El motivo y función de la escuela es preservar sus raíces y costumbres para que los jóvenes tengan un futuro. En el centro se les orienta, “nosotros venimos con un don que viene desde el nacimiento; esto es una ceremonia, no un espectáculo”. En 2005 se hizo una convocatoria y todos los niños fueron a decir que querían ser voladores “¿qué hacíamos?, los subíamos y no todos lo lograban, a la mitad les daba pánico, se mareaban o simplemente decían que no iban a volar. Nosotros detectamos el don porque los niños vienen a observar las danzas y comienzan a zapatear”, aseguró Ramírez.

Actualmente hay 65 alumnos, el aprendiz más pequeño tiene seis años.
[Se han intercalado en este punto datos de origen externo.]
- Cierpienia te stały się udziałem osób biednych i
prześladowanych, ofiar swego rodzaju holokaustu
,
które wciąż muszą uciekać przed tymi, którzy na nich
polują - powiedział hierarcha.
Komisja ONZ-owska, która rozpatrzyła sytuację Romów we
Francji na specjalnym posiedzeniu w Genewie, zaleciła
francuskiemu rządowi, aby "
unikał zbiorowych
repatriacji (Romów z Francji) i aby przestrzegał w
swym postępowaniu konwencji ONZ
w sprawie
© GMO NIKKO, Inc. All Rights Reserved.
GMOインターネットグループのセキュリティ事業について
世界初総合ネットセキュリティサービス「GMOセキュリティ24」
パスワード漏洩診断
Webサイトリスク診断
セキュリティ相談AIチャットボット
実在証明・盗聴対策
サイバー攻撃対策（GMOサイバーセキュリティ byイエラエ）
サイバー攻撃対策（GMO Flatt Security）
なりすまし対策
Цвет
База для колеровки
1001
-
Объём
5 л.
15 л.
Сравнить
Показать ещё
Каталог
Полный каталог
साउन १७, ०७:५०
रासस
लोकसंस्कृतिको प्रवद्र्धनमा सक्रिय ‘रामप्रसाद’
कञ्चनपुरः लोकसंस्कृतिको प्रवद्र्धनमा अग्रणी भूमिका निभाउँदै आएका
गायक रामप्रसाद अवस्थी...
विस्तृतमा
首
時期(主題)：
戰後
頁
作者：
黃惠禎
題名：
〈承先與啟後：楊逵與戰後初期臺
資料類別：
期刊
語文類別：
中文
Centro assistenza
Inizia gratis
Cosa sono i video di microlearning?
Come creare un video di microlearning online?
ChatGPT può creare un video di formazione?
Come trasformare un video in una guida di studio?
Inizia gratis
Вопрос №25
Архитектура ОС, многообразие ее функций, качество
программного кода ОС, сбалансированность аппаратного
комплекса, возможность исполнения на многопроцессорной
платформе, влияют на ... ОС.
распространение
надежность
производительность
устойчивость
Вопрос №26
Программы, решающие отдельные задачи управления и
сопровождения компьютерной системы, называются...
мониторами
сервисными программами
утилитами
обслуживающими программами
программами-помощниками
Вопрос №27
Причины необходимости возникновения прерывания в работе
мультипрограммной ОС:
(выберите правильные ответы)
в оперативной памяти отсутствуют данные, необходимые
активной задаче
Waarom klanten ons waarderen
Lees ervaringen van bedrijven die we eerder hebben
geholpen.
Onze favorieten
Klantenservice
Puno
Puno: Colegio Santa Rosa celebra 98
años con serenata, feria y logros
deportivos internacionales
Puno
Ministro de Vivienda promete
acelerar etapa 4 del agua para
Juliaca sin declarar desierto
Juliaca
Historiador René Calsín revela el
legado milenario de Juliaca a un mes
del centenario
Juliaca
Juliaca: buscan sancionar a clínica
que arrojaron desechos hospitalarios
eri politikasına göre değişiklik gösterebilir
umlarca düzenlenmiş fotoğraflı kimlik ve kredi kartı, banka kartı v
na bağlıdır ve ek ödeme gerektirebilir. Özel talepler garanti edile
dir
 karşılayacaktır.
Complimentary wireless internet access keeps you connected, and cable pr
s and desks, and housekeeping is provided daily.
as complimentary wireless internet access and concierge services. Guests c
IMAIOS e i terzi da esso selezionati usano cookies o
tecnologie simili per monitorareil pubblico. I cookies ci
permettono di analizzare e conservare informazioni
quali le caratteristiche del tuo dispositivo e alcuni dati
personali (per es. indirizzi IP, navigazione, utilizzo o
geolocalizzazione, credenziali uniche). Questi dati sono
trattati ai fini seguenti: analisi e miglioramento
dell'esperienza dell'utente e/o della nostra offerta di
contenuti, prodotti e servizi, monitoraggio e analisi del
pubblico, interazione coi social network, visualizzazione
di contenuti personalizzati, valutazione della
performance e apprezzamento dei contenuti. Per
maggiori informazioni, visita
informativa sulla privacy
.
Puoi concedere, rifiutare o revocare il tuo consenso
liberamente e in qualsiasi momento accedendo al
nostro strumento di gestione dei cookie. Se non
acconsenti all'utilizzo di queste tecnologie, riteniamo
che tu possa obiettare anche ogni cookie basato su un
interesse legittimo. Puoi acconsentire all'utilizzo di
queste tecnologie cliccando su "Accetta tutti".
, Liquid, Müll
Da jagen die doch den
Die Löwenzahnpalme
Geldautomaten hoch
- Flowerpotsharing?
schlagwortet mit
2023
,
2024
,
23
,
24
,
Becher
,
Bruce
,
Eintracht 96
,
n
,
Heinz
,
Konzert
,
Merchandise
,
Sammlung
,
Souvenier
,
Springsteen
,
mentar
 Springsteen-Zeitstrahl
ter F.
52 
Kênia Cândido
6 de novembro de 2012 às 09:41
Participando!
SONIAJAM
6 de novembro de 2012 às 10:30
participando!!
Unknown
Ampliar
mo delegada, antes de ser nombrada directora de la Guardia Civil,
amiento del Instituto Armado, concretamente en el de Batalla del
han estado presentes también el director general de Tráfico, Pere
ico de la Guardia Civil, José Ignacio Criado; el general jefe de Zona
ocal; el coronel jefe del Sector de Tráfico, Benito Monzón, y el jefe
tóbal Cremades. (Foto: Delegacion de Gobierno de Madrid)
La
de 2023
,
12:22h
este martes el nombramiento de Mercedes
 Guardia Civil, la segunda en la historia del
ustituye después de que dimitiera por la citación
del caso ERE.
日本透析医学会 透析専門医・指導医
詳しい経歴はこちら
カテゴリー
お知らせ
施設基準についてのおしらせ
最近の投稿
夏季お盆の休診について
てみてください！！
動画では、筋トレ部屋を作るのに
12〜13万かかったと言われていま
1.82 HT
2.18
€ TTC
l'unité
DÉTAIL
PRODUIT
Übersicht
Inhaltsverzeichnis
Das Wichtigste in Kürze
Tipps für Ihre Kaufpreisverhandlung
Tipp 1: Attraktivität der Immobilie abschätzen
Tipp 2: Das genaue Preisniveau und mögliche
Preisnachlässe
Dentro de las aulas se le enseña la lengua totonaca, valores, principios, historia de la danza de los voladores, la ceremonia y el ritual.

Son 12 maestros los que imparten sus conocimientos, cada maestro tiene un rol específico. Uno es el maestro caporal y él solo va flautando mientras los jóvenes le siguen alrededor; otro maestro ve la forma de inclinarse, se encarga de verificar cada paso de las danzas, uno más enseña el amarre, otro sube a checar el equipo para ver que esté en buena condición y los demás maestros dan orientaciones.

El traje que se utiliza es rojo, el pañolete y el pantalón también lo son, lo único que cambia es el penacho. El traje es rojo porque representa al sol y es así porque a las 12:00 que se volaba éste se reflejaba en su vestimenta. El penacho tiene flores del campo, el espejo representa al sol, y se dice que cuando cae la llovizna las cintas representan el arcoiris.

En cuanto al beneficio que les trajo la realización de la escuela, fue que los niños perdieran el miedo, ya que con anterioridad a las comunidades les costaba un inmenso trabajo comunicarse con gente extraña, ahora los voladores de Papantla han podido realizar viajes a Nueva York, Australia, Suiza o París para presentar su ceremonia.